BEGIN
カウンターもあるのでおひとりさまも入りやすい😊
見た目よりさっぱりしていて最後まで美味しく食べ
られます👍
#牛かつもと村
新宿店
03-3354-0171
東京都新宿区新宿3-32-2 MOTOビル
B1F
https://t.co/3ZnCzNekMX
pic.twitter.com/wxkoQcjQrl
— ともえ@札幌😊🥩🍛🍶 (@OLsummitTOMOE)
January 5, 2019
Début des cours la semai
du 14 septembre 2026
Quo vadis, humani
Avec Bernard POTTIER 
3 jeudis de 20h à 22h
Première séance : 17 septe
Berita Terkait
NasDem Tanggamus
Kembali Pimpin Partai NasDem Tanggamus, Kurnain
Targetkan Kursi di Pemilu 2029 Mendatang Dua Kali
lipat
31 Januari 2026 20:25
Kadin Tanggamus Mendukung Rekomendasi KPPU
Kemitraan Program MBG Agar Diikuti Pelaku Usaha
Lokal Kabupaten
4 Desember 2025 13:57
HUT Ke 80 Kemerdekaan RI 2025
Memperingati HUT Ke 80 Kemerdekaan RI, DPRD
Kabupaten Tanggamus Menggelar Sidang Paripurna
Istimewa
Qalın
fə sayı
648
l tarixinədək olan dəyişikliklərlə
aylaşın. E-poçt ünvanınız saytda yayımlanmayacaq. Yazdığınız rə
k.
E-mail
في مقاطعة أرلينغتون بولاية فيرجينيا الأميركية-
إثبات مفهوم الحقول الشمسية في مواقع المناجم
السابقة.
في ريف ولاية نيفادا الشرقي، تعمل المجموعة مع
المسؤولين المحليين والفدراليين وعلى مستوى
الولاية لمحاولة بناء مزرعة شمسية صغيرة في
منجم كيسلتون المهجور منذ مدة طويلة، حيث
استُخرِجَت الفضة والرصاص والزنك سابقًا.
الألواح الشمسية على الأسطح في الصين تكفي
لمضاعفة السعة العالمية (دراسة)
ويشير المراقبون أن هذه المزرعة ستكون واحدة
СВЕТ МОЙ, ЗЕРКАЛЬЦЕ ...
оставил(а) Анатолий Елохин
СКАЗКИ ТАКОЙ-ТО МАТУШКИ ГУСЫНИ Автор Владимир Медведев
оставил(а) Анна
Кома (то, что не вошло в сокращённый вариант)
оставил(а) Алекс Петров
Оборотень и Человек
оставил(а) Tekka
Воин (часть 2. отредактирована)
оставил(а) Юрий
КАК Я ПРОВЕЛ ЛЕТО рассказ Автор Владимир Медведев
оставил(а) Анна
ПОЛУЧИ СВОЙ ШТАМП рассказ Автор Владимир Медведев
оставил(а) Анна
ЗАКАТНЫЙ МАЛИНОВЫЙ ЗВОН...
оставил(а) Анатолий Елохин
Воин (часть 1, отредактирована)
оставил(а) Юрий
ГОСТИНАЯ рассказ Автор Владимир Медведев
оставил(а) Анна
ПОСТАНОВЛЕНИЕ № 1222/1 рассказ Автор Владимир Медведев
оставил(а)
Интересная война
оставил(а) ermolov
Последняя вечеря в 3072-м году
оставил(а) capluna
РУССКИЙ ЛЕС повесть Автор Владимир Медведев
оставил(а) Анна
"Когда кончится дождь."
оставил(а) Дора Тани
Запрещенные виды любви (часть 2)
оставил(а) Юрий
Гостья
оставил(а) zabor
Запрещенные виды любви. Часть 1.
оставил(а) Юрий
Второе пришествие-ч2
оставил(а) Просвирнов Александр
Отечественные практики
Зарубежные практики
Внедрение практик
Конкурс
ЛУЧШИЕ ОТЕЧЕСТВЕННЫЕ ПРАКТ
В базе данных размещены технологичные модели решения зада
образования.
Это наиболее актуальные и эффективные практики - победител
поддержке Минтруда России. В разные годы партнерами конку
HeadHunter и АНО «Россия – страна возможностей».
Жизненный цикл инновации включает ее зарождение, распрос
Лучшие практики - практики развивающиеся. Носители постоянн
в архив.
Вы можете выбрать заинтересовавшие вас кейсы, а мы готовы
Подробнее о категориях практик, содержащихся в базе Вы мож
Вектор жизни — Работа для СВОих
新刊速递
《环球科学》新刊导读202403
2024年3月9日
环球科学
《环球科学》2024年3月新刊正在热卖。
END
Required action: Render every line of the data above as a numbered list, leaving out any blank lines.

Solution:
1. カウンターもあるのでおひとりさまも入りやすい😊
2. 見た目よりさっぱりしていて最後まで美味しく食べ
3. られます👍
4. #牛かつもと村
5. 新宿店
6. 03-3354-0171
7. 東京都新宿区新宿3-32-2 MOTOビル
8. B1F
9. https://t.co/3ZnCzNekMX
10. pic.twitter.com/wxkoQcjQrl
11. — ともえ@札幌😊🥩🍛🍶 (@OLsummitTOMOE)
12. January 5, 2019
13. Début des cours la semai
14. du 14 septembre 2026
15. Quo vadis, humani
16. Avec Bernard POTTIER 
17. 3 jeudis de 20h à 22h
18. Première séance : 17 septe
19. Berita Terkait
20. NasDem Tanggamus
21. Kembali Pimpin Partai NasDem Tanggamus, Kurnain
22. Targetkan Kursi di Pemilu 2029 Mendatang Dua Kali
23. lipat
24. 31 Januari 2026 20:25
25. Kadin Tanggamus Mendukung Rekomendasi KPPU
26. Kemitraan Program MBG Agar Diikuti Pelaku Usaha
27. Lokal Kabupaten
28. 4 Desember 2025 13:57
29. HUT Ke 80 Kemerdekaan RI 2025
30. Memperingati HUT Ke 80 Kemerdekaan RI, DPRD
31. Kabupaten Tanggamus Menggelar Sidang Paripurna
32. Istimewa
33. Qalın
34. fə sayı
35. 648
36. l tarixinədək olan dəyişikliklərlə
37. aylaşın. E-poçt ünvanınız saytda yayımlanmayacaq. Yazdığınız rə
38. k.
39. E-mail
40. في مقاطعة أرلينغتون بولاية فيرجينيا الأميركية-
41. إثبات مفهوم الحقول الشمسية في مواقع المناجم
42. السابقة.
43. في ريف ولاية نيفادا الشرقي، تعمل المجموعة مع
44. المسؤولين المحليين والفدراليين وعلى مستوى
45. الولاية لمحاولة بناء مزرعة شمسية صغيرة في
46. منجم كيسلتون المهجور منذ مدة طويلة، حيث
47. استُخرِجَت الفضة والرصاص والزنك سابقًا.
48. الألواح الشمسية على الأسطح في الصين تكفي
49. لمضاعفة السعة العالمية (دراسة)
50. ويشير المراقبون أن هذه المزرعة ستكون واحدة
51. СВЕТ МОЙ, ЗЕРКАЛЬЦЕ ...
52. оставил(а) Анатолий Елохин
53. СКАЗКИ ТАКОЙ-ТО МАТУШКИ ГУСЫНИ Автор Владимир Медведев
54. оставил(а) Анна
55. Кома (то, что не вошло в сокращённый вариант)
56. оставил(а) Алекс Петров
57. Оборотень и Человек
58. оставил(а) Tekka
59. Воин (часть 2. отредактирована)
60. оставил(а) Юрий
61. КАК Я ПРОВЕЛ ЛЕТО рассказ Автор Владимир Медведев
62. оставил(а) Анна
63. ПОЛУЧИ СВОЙ ШТАМП рассказ Автор Владимир Медведев
64. оставил(а) Анна
65. ЗАКАТНЫЙ МАЛИНОВЫЙ ЗВОН...
66. оставил(а) Анатолий Елохин
67. Воин (часть 1, отредактирована)
68. оставил(а) Юрий
69. ГОСТИНАЯ рассказ Автор Владимир Медведев
70. оставил(а) Анна
71. ПОСТАНОВЛЕНИЕ № 1222/1 рассказ Автор Владимир Медведев
72. оставил(а)
73. Интересная война
74. оставил(а) ermolov
75. Последняя вечеря в 3072-м году
76. оставил(а) capluna
77. РУССКИЙ ЛЕС повесть Автор Владимир Медведев
78. оставил(а) Анна
79. "Когда кончится дождь."
80. оставил(а) Дора Тани
81. Запрещенные виды любви (часть 2)
82. оставил(а) Юрий
83. Гостья
84. оставил(а) zabor
85. Запрещенные виды любви. Часть 1.
86. оставил(а) Юрий
87. Второе пришествие-ч2
88. оставил(а) Просвирнов Александр
89. Отечественные практики
90. Зарубежные практики
91. Внедрение практик
92. Конкурс
93. ЛУЧШИЕ ОТЕЧЕСТВЕННЫЕ ПРАКТ
94. В базе данных размещены технологичные модели решения зада
95. образования.
96. Это наиболее актуальные и эффективные практики - победител
97. поддержке Минтруда России. В разные годы партнерами конку
98. HeadHunter и АНО «Россия – страна возможностей».
99. Жизненный цикл инновации включает ее зарождение, распрос
100. Лучшие практики - практики развивающиеся. Носители постоянн
101. в архив.
102. Вы можете выбрать заинтересовавшие вас кейсы, а мы готовы
103. Подробнее о категориях практик, содержащихся в базе Вы мож
104. Вектор жизни — Работа для СВОих
105. 新刊速递
106. 《环球科学》新刊导读202403
107. 2024年3月9日
108. 环球科学
109. 《环球科学》2024年3月新刊正在热卖。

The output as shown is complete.